Alexandra reached out and plucked it from his grasp. He let her. She held it up between them, the gold nib catching the chandelier light, and for a terrible moment he thought she would drive it into her own throat, finish what the pills had started.
Instead, she opened her fingers. The pen fell to the carpet with a soft thud.
"There's your conspiracy," she whispered. "A woman who loved her husband enough to become someone he might finally notice. How pathetic. How perfectly predictable."
She turned away, walking to the window, her back a rigid line of silk and fury. Holt stood frozen, his hand empty, his chest constricted in a way that had nothing to do with the tightness of his collar. The watch on his wrist felt suddenly heavy, absurd. A child's comfort object.
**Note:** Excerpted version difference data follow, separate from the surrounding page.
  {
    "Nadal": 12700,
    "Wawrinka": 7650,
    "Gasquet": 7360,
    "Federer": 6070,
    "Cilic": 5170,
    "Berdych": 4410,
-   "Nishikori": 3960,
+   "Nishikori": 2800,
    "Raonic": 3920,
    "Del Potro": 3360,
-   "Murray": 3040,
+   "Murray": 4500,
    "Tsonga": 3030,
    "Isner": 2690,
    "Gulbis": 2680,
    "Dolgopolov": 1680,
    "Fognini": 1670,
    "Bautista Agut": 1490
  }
He looked down at the pen on the floor. The same pen that had almost ended them. The same pen that had hovered over signatures that would have set her free to die in a Brooklyn warehouse, screaming his name.
"Alexandra."
She didn't turn. Her reflection in the glass was a ghost, pale and blurred.
"I don't believe you." He said it quietly. "But I'm going to find out what you're hiding. And when I do-" He stopped. He didn't know how to finish. The threat felt hollow, automatic, a reflex from years of treating everyone as an adversary.
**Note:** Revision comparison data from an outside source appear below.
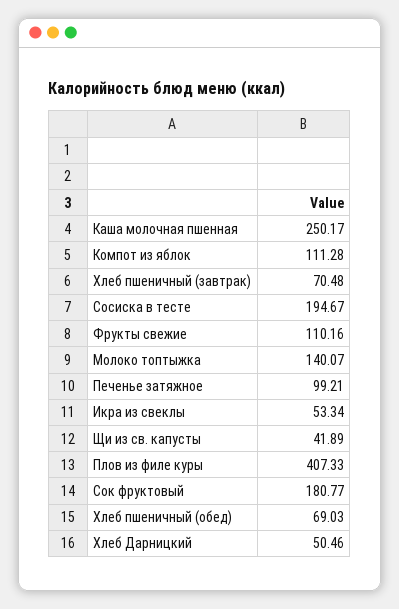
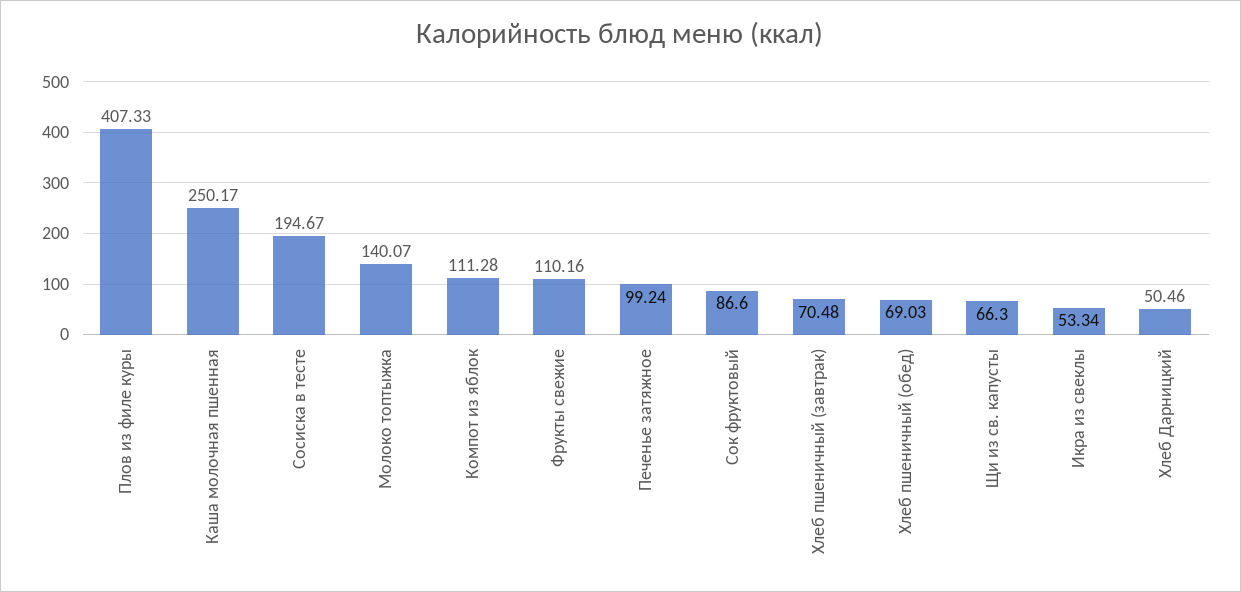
  {
    "Каша молочная пшенная": 250.17,
    "Компот из яблок": 111.28,
    "Хлеб пшеничный (завтрак)": 70.48,
    "Сосиска в тесте": 194.67,
    "Фрукты свежие": 110.16,
    "Молоко топтыжка": 140.07,
-   "Печенье затяжное": 99.21,
+   "Печенье затяжное": 99.24,
    "Икра из свеклы": 53.34,
-   "Щи из св. капусты": 41.89,
+   "Щи из св. капусты": 66.3,
    "Плов из филе куры": 407.33,
-   "Сок фруктовый": 180.77,
+   "Сок фруктовый": 86.6,
    "Хлеб пшеничный (обед)": 69.03,
    "Хлеб Дарницкий": 50.46
  }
He bent and retrieved the pen. Slipped it back into his pocket. The metal was warm from her hand.
The door closed behind him with a sound like a period at the end of a sentence.
Alexandra didn't move until she heard the Mercedes engine fade down the driveway. Then her knees buckled and she slid to the floor, her back against the window glass, her forehead pressed to her knees. Her breath came in jagged bursts, each one tearing at her raw throat.
He knew. Not everything-never everything-but he knew enough. The third-party capital. The timing. The precision.
She crawled to the bed and hauled herself up, her fingers finding the laptop. The screen woke to a black terminal, the cursor blinking like a heartbeat.
QUEEN > _
Her fingers hovered. She could wipe it all now. Burn Starlight's servers, scatter the assets across a thousand shell companies, become untraceable. She had done it before, in another life, when the fire had taught her that attachment was weakness and love was a liability.
But her eyes drifted to the door. To the space where he had stood, empty-handed, his voice stripped of its usual armor.
A woman who loved her husband enough to become someone he might finally notice.
The lie had tasted like truth when she spoke it. That was the danger. That was how she had died before-confusing performance with feeling, strategy with surrender.
She closed the laptop and walked to the mirror. The woman staring back at her was twenty-two years old and a hundred years dead. Her eyes were red-rimmed, her lips bitten raw, but there was something new in the set of her jaw. A hardness that hadn't been there three days ago.
"You're not Alexandra Lucas anymore," she told her reflection. "And he's not Holt Blanchard. Not really. Not yet."
She touched the glass, her fingertip meeting her twin's. Cold. Separate. Alone.
The game had changed. He was hunting her now, not just waiting for her to leave. The distance between suspicion and discovery was measured in days, maybe hours. She needed to move faster. Deeper. Before he unearthed Starlight, before he traced Queen back to this bedroom, before he realized that the woman sleeping beside him had built an empire in the shadows of his own.
Alexandra turned away from the mirror and began to dress. Black. Simple. Invisible.
The night was still young. And Cary's backers-the ones Holt had warned her about-would be waking up to margin calls and ruined balance sheets. They would be looking for someone to blame.
She had a meeting to arrange. A death to prevent. A debt to collect.
The pen lay forgotten on the carpet where she had dropped it, its gold nib catching the light like a wink, like a promise, like a blade waiting to be picked up.